Food Find: I made some wicked chicken salad today. And we're talking the kind you put in a sandwich, not a salad that happens to have chicken on it. Someday when I open my restaurant/bakery/universal trend-setting-hub, I'll serve seven different chicken salads, one a day. Or maybe eight, that way people who only eat there on Mondays can try each flavor.
Weather: People keep saying it's about to get oppressively cold here. Well, I'm already spending all the time indoors, might just continue on with that.
Got home last night, and I've already run out of things today. Today I spent a lot of time with two websites--kiva.org and couchsurfing.com, both of which are really brilliant examples of the power of the internet, it breaking down physical barriers, getting people in contact with others, yadda yadda. Kiva is one of the coolest things I've seen; basically it has postings by entrepreneurs in third-world countries who need loans, then users on the site can give them 'micro-loans,' (starting at $25), which are interest free and are paid back usually within the year. In return, we, the lenders, get some assuaging of our hippie, liberal guilt, and periodic updates on how their businesses are doing with our money and so forth. I spent a while looking at the various people asking for money (which is hard, since the money is flowing in and, as a result, the people turn over all the time), and ended up giving to Dilorom Nurmatova, a bazaar owner in Tajikistan who needed a loan to buy more sweets (!!), and this baller Stephen Asare, a grocery store owner in Ghana trying to expand is inventory. To read more about Kiva, there was a pretty amusing editorial in Time a month or so ago by Joel Stein.

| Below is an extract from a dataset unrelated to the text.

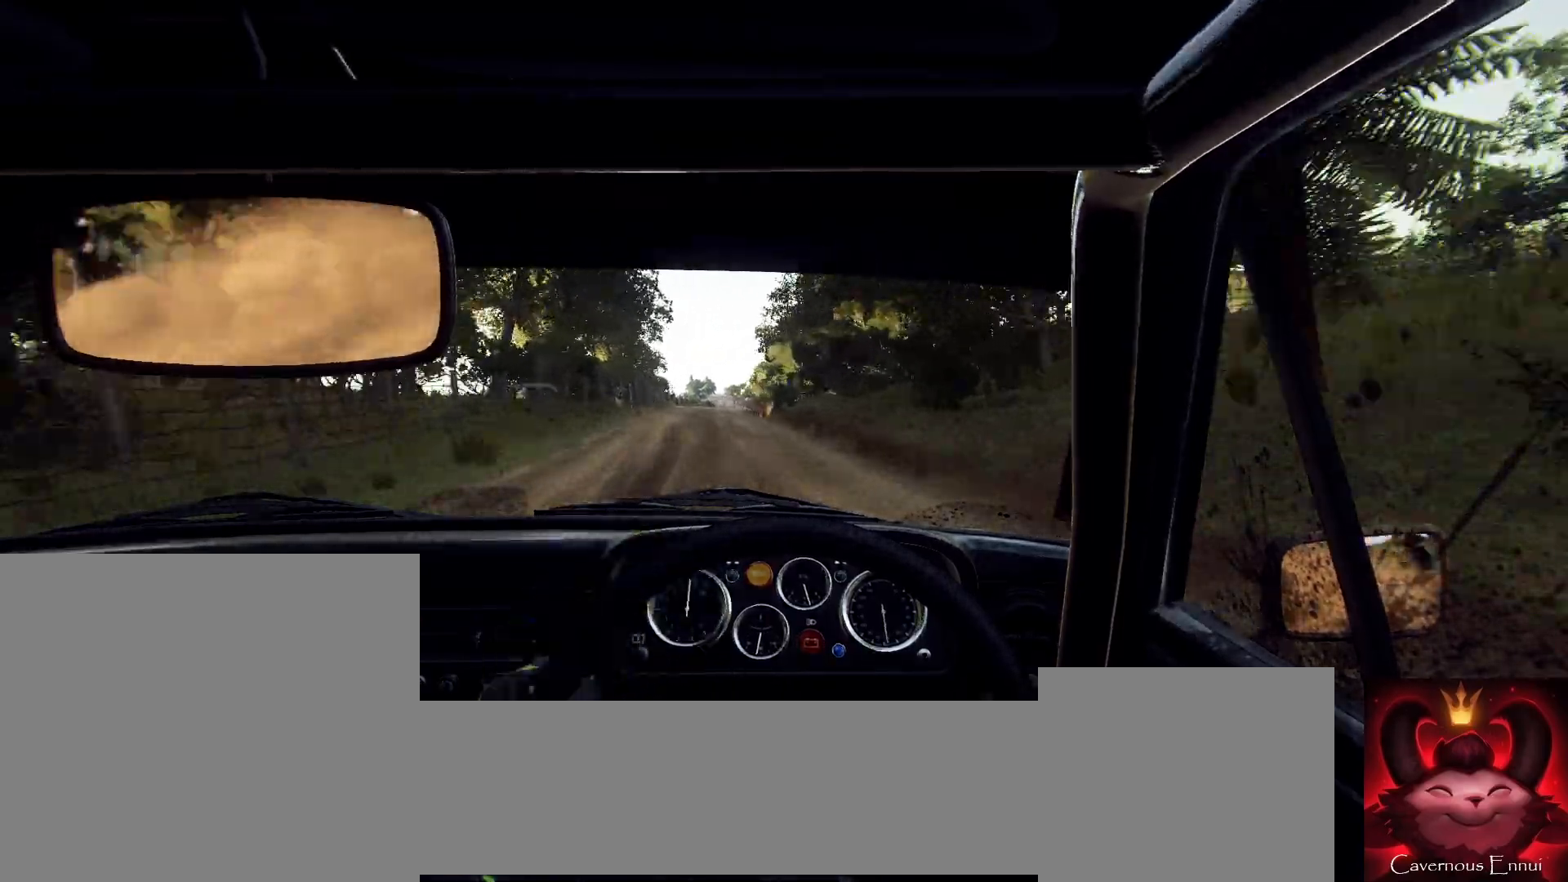
{"buttons": [], "left_stick": "right", "right_stick": "up", "events": [[200, "left_stick", "center"], [333, "left_stick", "left"], [467, "left_stick", "right"]]}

Also, I signed up for and starting perusing Couch Surfing. The basic premise is you volunteer your couch for wandering travelers, and at the same time are given access to a huge global network of people doing the same. Right now I'm trying to find somewhere to stay in Auckland, since I gave myself an intentional layover there of about three days. It's a pretty overwhelming process; there are hundreds of people in the city offering places to stay, ranging from 20 to 60+. Essentially, I'm trying to find someone who I think I would get along with and would be cool to be around for a few days from what is essentially a Facebook profile. I'm going to start corresponding with a few people in the upcoming days, and hopefully something will connect. And then superhopefully when I get back to LA, some cool, exotic travelers will come crash on my couch.